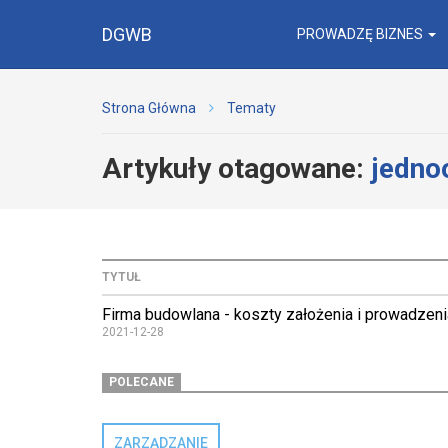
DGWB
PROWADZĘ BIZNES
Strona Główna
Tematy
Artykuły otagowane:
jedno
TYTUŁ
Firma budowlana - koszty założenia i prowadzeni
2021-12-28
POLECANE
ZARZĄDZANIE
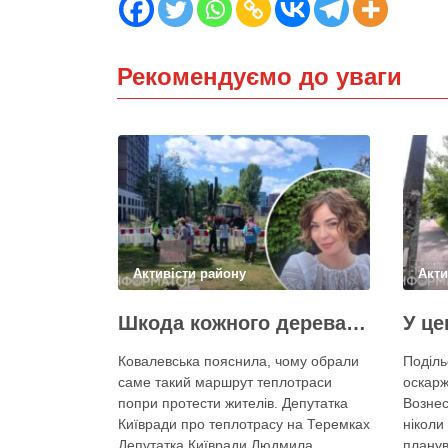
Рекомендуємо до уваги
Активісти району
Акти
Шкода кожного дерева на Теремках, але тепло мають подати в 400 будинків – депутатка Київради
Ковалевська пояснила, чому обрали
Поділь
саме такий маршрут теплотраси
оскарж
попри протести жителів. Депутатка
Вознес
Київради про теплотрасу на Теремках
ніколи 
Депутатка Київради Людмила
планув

* * *

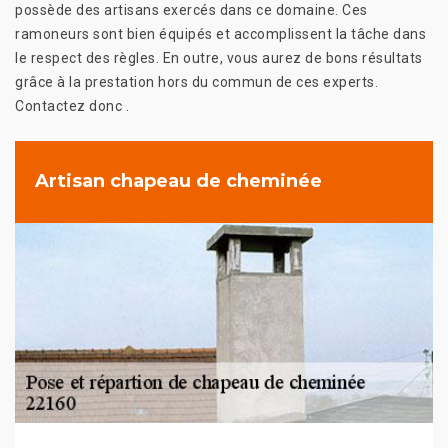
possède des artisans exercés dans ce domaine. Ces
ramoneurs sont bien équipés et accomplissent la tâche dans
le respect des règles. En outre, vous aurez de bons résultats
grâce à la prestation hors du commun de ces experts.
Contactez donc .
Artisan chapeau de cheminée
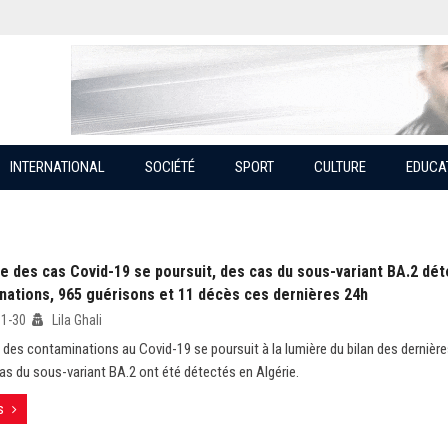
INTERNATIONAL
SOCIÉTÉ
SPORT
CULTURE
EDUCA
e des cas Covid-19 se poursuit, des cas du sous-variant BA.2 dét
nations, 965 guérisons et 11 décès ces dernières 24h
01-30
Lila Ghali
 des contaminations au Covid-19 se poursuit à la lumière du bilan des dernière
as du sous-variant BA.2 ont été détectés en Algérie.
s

Your task | Check the listing for the word "Київради". Show each line that has it.

Response box |
Шкода кожного дерева на Теремках, але тепло мають подати в 400 будинків – депутатка Київради
Київради про теплотрасу на Теремках
Депутатка Київради Людмила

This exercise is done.